Now that we talked about a few reasons to write code, I want to talk about a few of the arguments on the other side of the fence.
Coding is low leverage
Writing code is rarely the highest leverage thing you can spend your time on. Most of the code I write today could be written by someone much more junior. Additionally, as a lot of the folks I've talked to have been quick to point out, by doing code reviews instead of writing the code, we can get a lot of the context and spot many of the problems in much less time.
We’re slower than others
Pretty much universally, as a senior IC, you have many responsibilities that you’re trying to balance. With the higher level of context switching, it’s almost guaranteed that you’ll take much longer than someone with fewer responsibilities (and will take time to context switch back out of coding as well). You will also take more time rebasing and merging your code since it’s likely that the landscape changed around you as you were trying to implement your bug or feature.
We’re blocking others
It can be tempting to pick up the biggest, meatiest problems to solve with code. After all, I love solving really hard problems, especially with code. Additionally, I know that I’ll have good solutions and will make the code better in the process. The problem is that with so many other responsibilities slowing me down, it often becomes the case that if I take on these tasks, I will block at least some work on the project. At best, it slows down the project, and at worst, a team member is much less productive than they could be. If I’m not careful, I may even prevent others from learning and set myself up to be a single point of failure.
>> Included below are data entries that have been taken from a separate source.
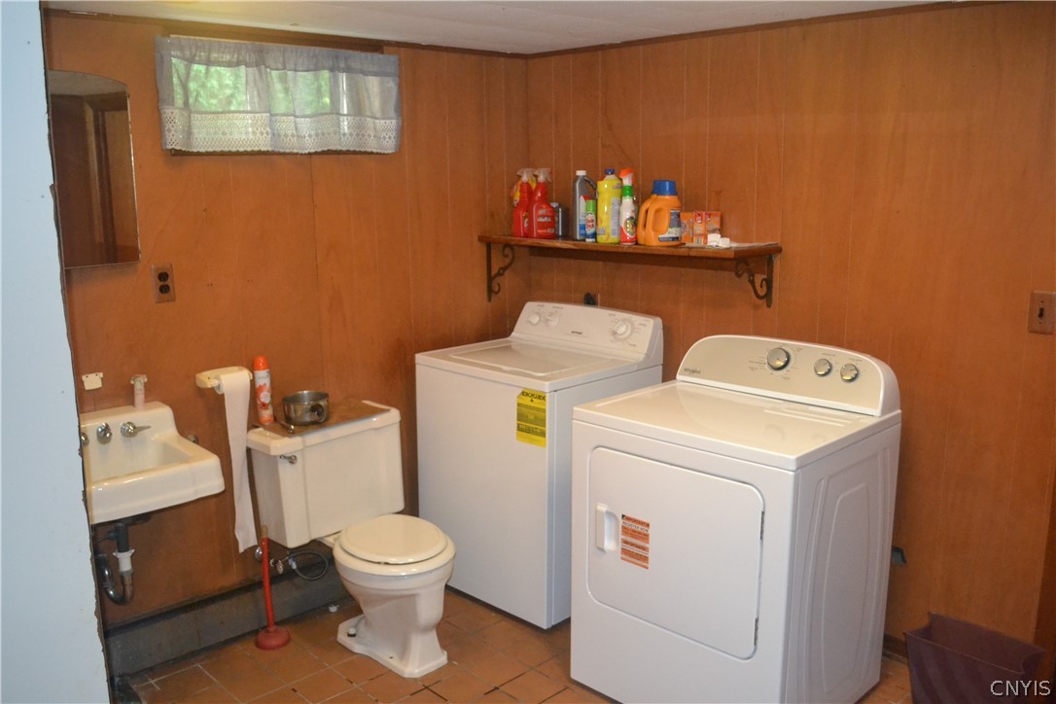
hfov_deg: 61.9
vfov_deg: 43.6
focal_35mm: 30
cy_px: 352
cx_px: 528
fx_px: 880
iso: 3200
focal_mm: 20
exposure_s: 1/60
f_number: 3.8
We can give opportunities to others
Part of the job for many senior ICs is to help grow the engineers around us. While this can be done to some extent through leading by example, in many cases, it's far more effective to do so by stretching those around us. I can more effectively help someone learn and grow if I give them a difficult task and coach them through the design or give them pointers in code reviews than I could by writing the code myself.
While there isn't a simple answer to how much you should be coding, a good starting point is in the 20-40% range. From there, you should consider what your goals and expectations are for your role and how you can best achieve those; it may make sense to adjust that number up or down. For your particular situation, how can you have the most impact?